O ministro Alexandre de Moraes fixou nesta segunda-feira (27) competência do STF (Supremo Tribunal Federal) para processar e julgar crimes praticados nos atos golpistas do dia 8 de janeiro, independentemente de os investigados serem civis ou militares.
Ele também autorizou a instauração de procedimento investigatório, pela Polícia Federal, de eventuais crimes cometidos por integrantes das Forças Armadas e Polícias Militares relacionados “aos atentados contra a democracia que culminaram com os atos criminosos e terroristas do dia 8 de janeiro de 2023”.
Havia dúvidas se, nesses casos, quem julgaria os militares seria o Supremo ou a Justiça Militar.
“O Código Penal Militar não tutela a pessoa do militar, mas sim a dignidade da própria instituição das Forças Armadas competência ad institutionem, conforme pacificamente decidido por esta Suprema Corte ao definir que a Justiça Militar não julga ‘crimes de militares’, mas sim ‘crimes militares’”, diz o ministro em sua decisão.
Ele disse que, na investigação sobre os atos golpistas do dia 8, não estão presentes “nenhuma das hipóteses” que definem o caso como de responsabilidade da Justiça Militar.
“Inexiste, portanto, competência da Justiça Militar da União para processar e julgar militares das Forças Armadas ou dos Estados pela prática dos crimes ocorridos em 8/1/2023”, disse ele, citando como suspeitas de terem ocorrido na ocasião atos terroristas, ameaça, perseguição, dano, incitação ao crime, incêndio majorado, associação criminosa armada, golpe de Estado e abolição violenta do Estado democrático de Direito.
O pedido de investigação dos militares foi feito a Moraes pela Polícia Federal. Segundo o órgão, policiais militares ouvidos nas investigações da Operação Lesa Pátria “indicaram possível participação/omissão dos militares do Exército Brasileiro, responsáveis pelo Gabinete de Segurança Institucional e pelo Batalhão da Guarda Presidencial”.
Ao ministro, a PF defendeu que a apuração de suspeitas de eventual crime cometido por militar das Forças Armadas seja feita pelo órgão e julgada pelo Supremo.
Um oficial da PM do Distrito Federal apontou em depoimento para a Polícia Federal a cúpula do Exército do governo de Jair Bolsonaro (PL) como responsável por impedir a desocupação do acampamento golpista em frente ao quartel-general em Brasília.
Ex-chefe do setor de operações da PM, Jorge Naime narrou em sua oitiva que o DF esteve pronto em diversas ocasiões para retirar os manifestantes do local antes da posse do presidente Luiz Inácio Lula da Silva (PT), mas as tentativas foram frustradas pelo comando do Exército.

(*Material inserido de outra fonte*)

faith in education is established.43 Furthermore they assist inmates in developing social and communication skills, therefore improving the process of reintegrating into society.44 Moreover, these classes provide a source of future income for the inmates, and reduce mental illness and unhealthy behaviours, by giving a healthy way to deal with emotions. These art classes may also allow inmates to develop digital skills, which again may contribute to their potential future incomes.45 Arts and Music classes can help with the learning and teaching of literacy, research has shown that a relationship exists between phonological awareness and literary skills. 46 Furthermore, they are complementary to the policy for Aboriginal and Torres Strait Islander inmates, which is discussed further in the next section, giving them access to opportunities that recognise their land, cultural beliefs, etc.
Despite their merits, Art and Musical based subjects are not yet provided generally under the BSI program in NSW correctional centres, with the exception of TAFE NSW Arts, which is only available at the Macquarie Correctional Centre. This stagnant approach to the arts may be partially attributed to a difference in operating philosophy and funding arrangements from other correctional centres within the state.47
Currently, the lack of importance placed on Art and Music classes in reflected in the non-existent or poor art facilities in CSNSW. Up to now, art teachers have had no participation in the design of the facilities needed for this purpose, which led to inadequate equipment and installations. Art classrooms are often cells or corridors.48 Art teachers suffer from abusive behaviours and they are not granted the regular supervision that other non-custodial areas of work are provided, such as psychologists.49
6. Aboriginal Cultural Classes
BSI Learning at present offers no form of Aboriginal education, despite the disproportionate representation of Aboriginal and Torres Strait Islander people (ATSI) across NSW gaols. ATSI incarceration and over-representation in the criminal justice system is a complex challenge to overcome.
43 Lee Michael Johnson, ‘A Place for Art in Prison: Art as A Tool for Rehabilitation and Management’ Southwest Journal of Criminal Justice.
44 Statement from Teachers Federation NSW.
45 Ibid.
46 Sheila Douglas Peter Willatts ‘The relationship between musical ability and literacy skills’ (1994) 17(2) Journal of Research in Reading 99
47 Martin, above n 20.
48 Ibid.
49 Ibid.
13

Os generais citados foram o então comandante do Exército, Marco Antonio Freire Gomes, e o chefe do Comando Militar do Planalto, Gustavo Henrique Dutra.
O general Marco Antonio Freire Gomes foi substituído por Julio Cesar Arruda, que ficou apenas 24 dias no posto, demitido por Lula após os ataques golpistas.
No governo Lula, havia uma avaliação inicial de que os casos deveriam ficar na Justiça Militar, mas interlocutores da gestão viram resistência de Moraes em adotar essa visão. A posição contrária fez com que o entendimento fosse reavaliado.
Houve um entendimento de bastidores entre representantes dos ministérios da Justiça e da Defesa, além da AGU (Advocacia-Geral da União), segundo o qual as apurações envolvendo fardados deveriam ficar com a Justiça Militar. O tema chegou a ser debatido durante reunião de ministros com o presidente Lula.